Science fiction often leads to science reality. C’mon, don’t tell me you haven’t seen the similarity between Capt. James T. Kirk’s communicator and a clamshell cell phone. The blur between fiction and reality is what makes entertainment TV so entertaining. Ideas show up as reality when, truthfully, they are figments in the fertile imaginations of script writers who seem to be able to look around the next corner.
I’m no scriptwriter but when I start looking around the corner I see Intuitive TV (ITV) as the next evolution of interactive TV. ITV, in my vision, will give customers what they really want rather than what they think they want.
This idea of matching a viewer’s wants got a test spin, of sorts, on TV this past season when characters in an episode of “Bones” signed up for a dating service that linked their profiles and then used the GPS on their cell phones to alert them when someone they might like was in the vicinity. Because this was a crime show, the dating service was run by an evil genius who, in the end, turned out to be a stalker but the idea had legs: find out what really interests singles then connect them.

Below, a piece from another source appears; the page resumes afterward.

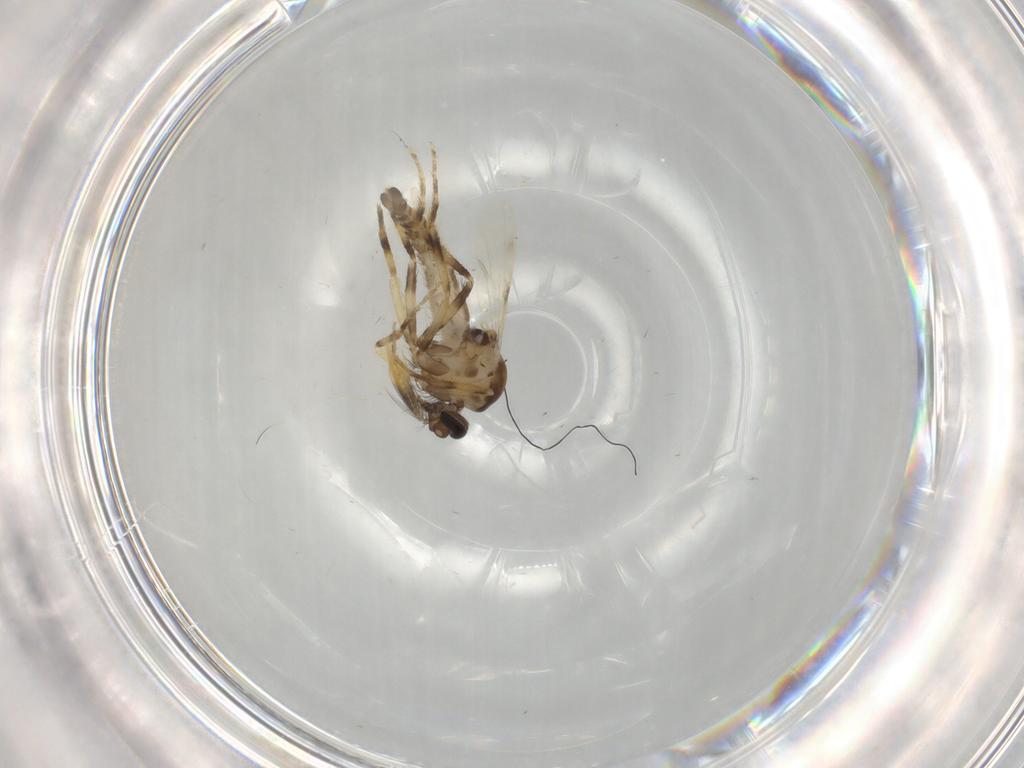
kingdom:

This kind of thing would need some buy-in from the participants, but that’s not as big a privacy hassle as it’s been in the past. Today’s early adopters eagerly concede some privacy to get features.
Imagine taking this fictional concept to television, and not just as part of a weekly show. TV for too long has played catch-up and copycat with the Web and cell phones. It’s embarrassing. Here’s a medium with millions of eyes glued every minute looking to mimic concepts used by computer nerds and vapid teens.
The TV medium needs to push past today’s reality and into the world of science fiction. Interactive television offers a foundation to take advertising from the top of the marketing funnel where everybody watches the ad to the bottom where only the most elite viewers with the greatest interest remain. Intuitive TV takes it even further.
Like all good science fiction, it won’t happen today but somewhere down the line a consenting TV viewer will provide not just a list of likes and dislikes but will, by responding to carefully phrased psychographic questions, offer a glimpse of his/her inner desires before even turning on the set. This will be like a GPS system to guide programmers to deliver the right content to the right person without detours for channel guides and channel changes. For advertisers it will be nirvana; an opportunity to target a specific spot to a user who’s predisposed to pay attention.
Okay, this means building more network intelligence than is currently feasible, even with set-tops that approximate computers. But, as more viewers skip more ads on their DVRs it will only be a matter of time until someone makes it possible for a programmer or advertiser to intuitively target what a consumer wants – even if the consumer doesn’t know s/he wants it.
Science fiction is only the prelude to science reality. And Intuitive TV and the ability to target programming and advertising is the first chapter.